RICHMOND -- Virginia Gov. Mark R. Warner (D) met with economic advisers, business leaders, senior lawmakers and finance staff in December 2003 and then predicted that the state's economy would grow by 6.9 percent during the next fiscal year.
He was wrong.
Gov. Warner says tax increases last year were necessary because state regularly outspent state revenue.
(Scott K. Brown -- AP)
In December 2004 -- in the middle of the fiscal year -- he met with them again and revised his prediction. With Northern Virginia's economy booming and the state's sales, income and corporate taxes strong, he predicted robust growth of 8.2 percent.
He was wrong again.
Last week, he announced the latest estimate: Virginia's economy is growing at a rate of 10.3 percent. The growth means the state, which had record budget shortfalls a few years ago, will take in nearly $1.2 billion more than the governor anticipated on the eve of 2004.
The rapid turnaround in Virginia is good news for lawmakers in the House of Delegates and the Senate, who today will unveil competing budgets brimming with proposals to spend the money or give some of it back to residents as tax cuts.
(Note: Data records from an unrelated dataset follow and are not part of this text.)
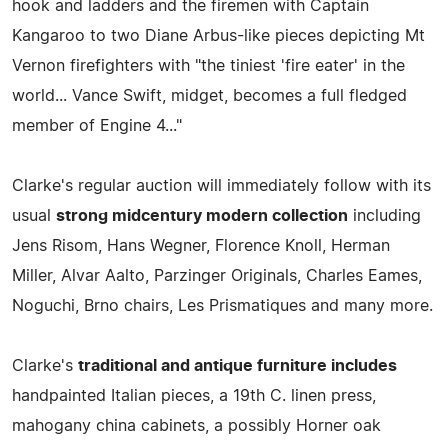
hook and ladders and the firemen with Captain
Kangaroo to two Diane Arbus-like pieces depicting Mt
Vernon firefighters with "the tiniest 'fire eater' in the
world... Vance Swift, midget, becomes a full fledged
member of Engine 4..."
Clarke's regular auction will immediately follow with its
usual
strong midcentury modern collection
including
Jens Risom, Hans Wegner, Florence Knoll, Herman
Miller, Alvar Aalto, Parzinger Originals, Charles Eames,
Noguchi, Brno chairs, Les Prismatiques and many more.
Clarke's
traditional and antique furniture includes
handpainted Italian pieces, a 19th C. linen press,
mahogany china cabinets, a possibly Horner oak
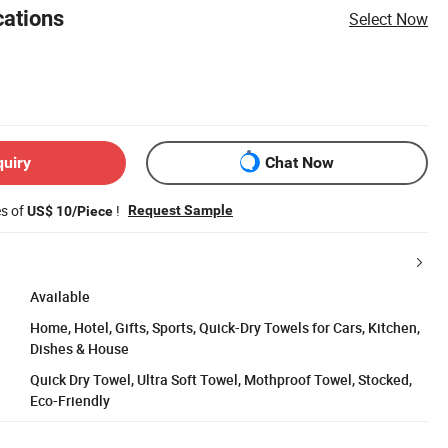
cations
Select Now
quiry
Chat Now
es of
!
Request Sample
US$ 10/Piece
Available
Home, Hotel, Gifts, Sports, Quick-Dry Towels for Cars, Kitchen,
Dishes & House
Quick Dry Towel, Ultra Soft Towel, Mothproof Towel, Stocked,
Eco-Friendly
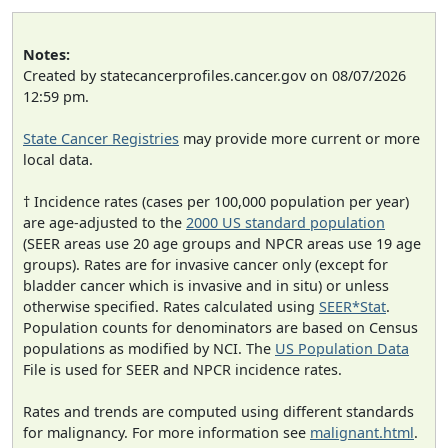
Notes:
Created by statecancerprofiles.cancer.gov on 08/07/2026
12:59 pm.
State Cancer Registries
may provide more current or more
local data.
† Incidence rates (cases per 100,000 population per year)
are age-adjusted to the
2000 US standard population
(SEER areas use 20 age groups and NPCR areas use 19 age
groups). Rates are for invasive cancer only (except for
bladder cancer which is invasive and in situ) or unless
otherwise specified. Rates calculated using
SEER*Stat
.
Population counts for denominators are based on Census
populations as modified by NCI. The
US Population Data
File is used for SEER and NPCR incidence rates.
Rates and trends are computed using different standards
for malignancy. For more information see
malignant.html
.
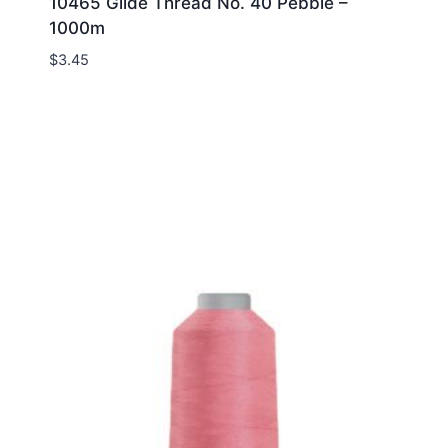
10465 Glide Thread No. 40 Pebble –
1000m
$
3.45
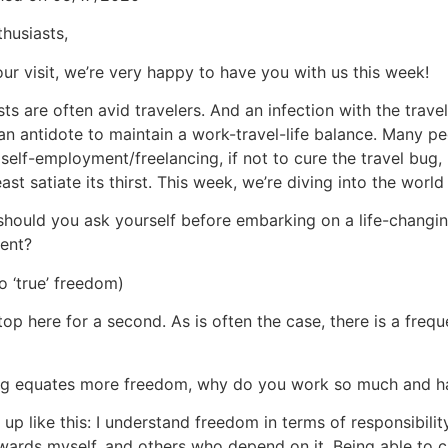
thusiasts,
ur visit, we’re very happy to have you with us this week!
sts are often avid travelers. And an infection with the trave
 an antidote to maintain a work-travel-life balance. Many pe
self-employment/freelancing, if not to cure the travel bug, b
ast satiate its thirst. This week, we’re diving into the world
hould you ask yourself before embarking on a life-changi
ent?
o ‘true’ freedom)
top here for a second. As is often the case, there is a freq
ing equates more freedom, why do you work so much and h
p like this: I understand freedom in terms of responsibili
owards myself, and others who depend on it. Being able to 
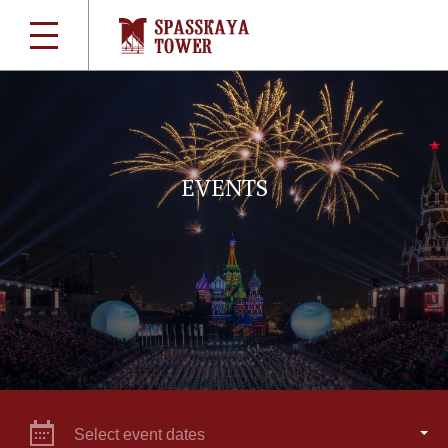
EVENTS
Select event dates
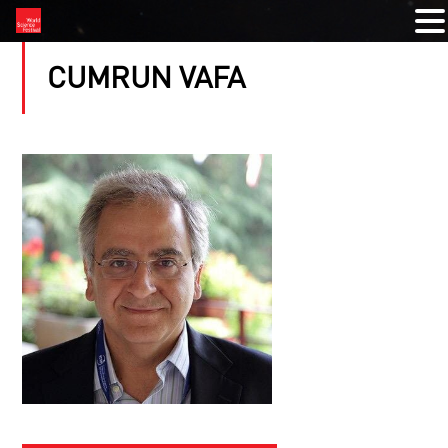
CUMRUN VAFA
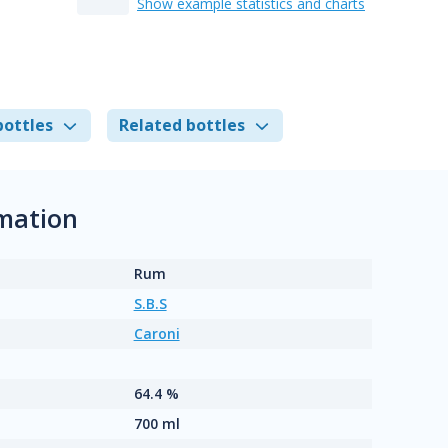
Show example statistics and charts
bottles
Related bottles
rmation
Rum
S.B.S
Caroni
64.4 %
700 ml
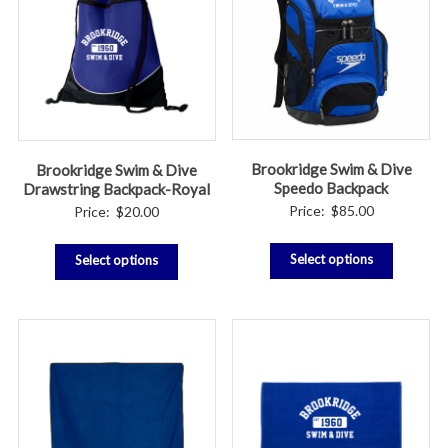
Brookridge Swim & Dive
Brookridge Swim & Dive
Speedo Backpack
Drawstring Backpack-Royal
Price:
$
85.00
Price:
$
20.00
Select options
Select options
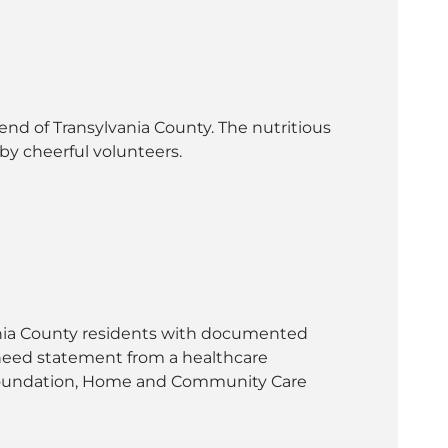
nd of Transylvania County. The nutritious
by cheerful volunteers.
vania County residents with documented
l need statement from a healthcare
h Foundation, Home and Community Care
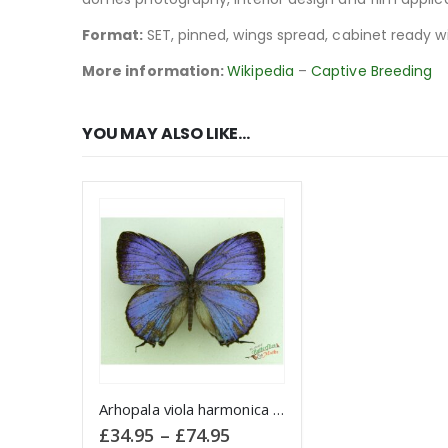
Format:
SET, pinned, wings spread, cabinet ready w
More information:
Wikipedia
–
Captive Breeding
YOU MAY ALSO LIKE…
This product has multiple variants. The options may be chosen on the product page
Arhopala viola harmonica INDONESIA
Price
£
34.95
–
£
74.95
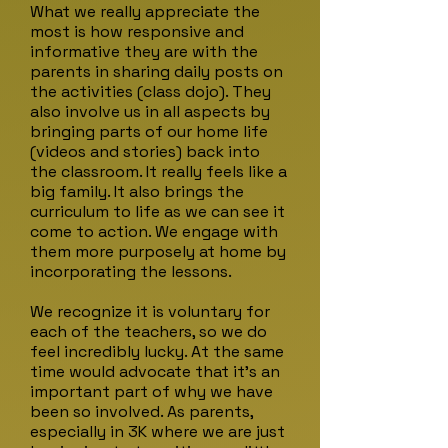
What we really appreciate the
most is how responsive and
informative they are with the
parents in sharing daily posts on
the activities (class dojo). They
also involve us in all aspects by
bringing parts of our home life
(videos and stories) back into
the classroom. It really feels like a
big family. It also brings the
curriculum to life as we can see it
come to action. We engage with
them more purposely at home by
incorporating the lessons.
We recognize it is voluntary for
each of the teachers, so we do
feel incredibly lucky. At the same
time would advocate that it's an
important part of why we have
been so involved. As parents,
especially in 3K where we are just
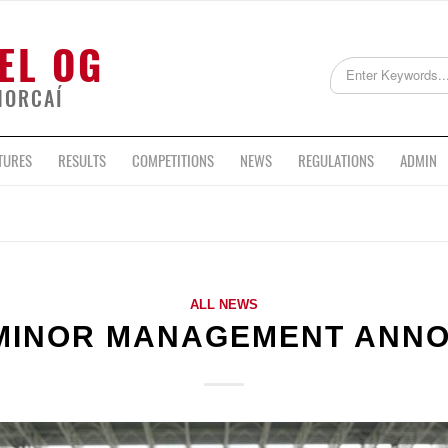
EL OG
HORCAÍ
TURES
RESULTS
COMPETITIONS
NEWS
REGULATIONS
ADMIN
ALL NEWS
MINOR MANAGEMENT ANN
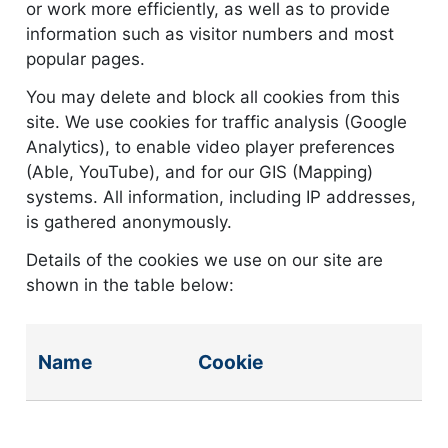
or work more efficiently, as well as to provide
information such as visitor numbers and most
popular pages.
You may delete and block all cookies from this
site. We use cookies for traffic analysis (Google
Analytics), to enable video player preferences
(Able, YouTube), and for our GIS (Mapping)
systems. All information, including IP addresses,
is gathered anonymously.
Details of the cookies we use on our site are
shown in the table below:
Cookie details
Name
Cookie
But the governor's attempts to get a grip on the economy's performance are an indication of how the vagaries of the stock market, mortgage interest rates and corporate fortunes can frustrate predictions of the state's revenue.
And they have stoked debate about whether the two-year, $1.5 billion tax increase approved by the General Assembly last year was an overreaction to a temporary downturn in the state's fortunes.
On the floor of the House last week, Del. Ben L. Cline (R-Amherst) accused Warner and his finance secretary, John M. Bennett, of pushing through a tax increase that they knew was unnecessary.
"If I made the estimates this secretary of finance made, as a businessman, I'd be bankrupt," he said.
Former attorney general Jerry W. Kilgore (R), who is running for governor, told fellow party members at a retreat in December that they had been vindicated. "We argued that with the economic growth projected for the commonwealth, that tax increases were not necessary," he said. "Ladies and gentlemen, we were right."
Warner insists that the tax increases were necessary because the state regularly was spending more money than it was taking in.
He said the upturn should be regarded as an aberration.
Warner's budget assumes that the growth rate will return to a normal 5.8 percent in fiscal 2007.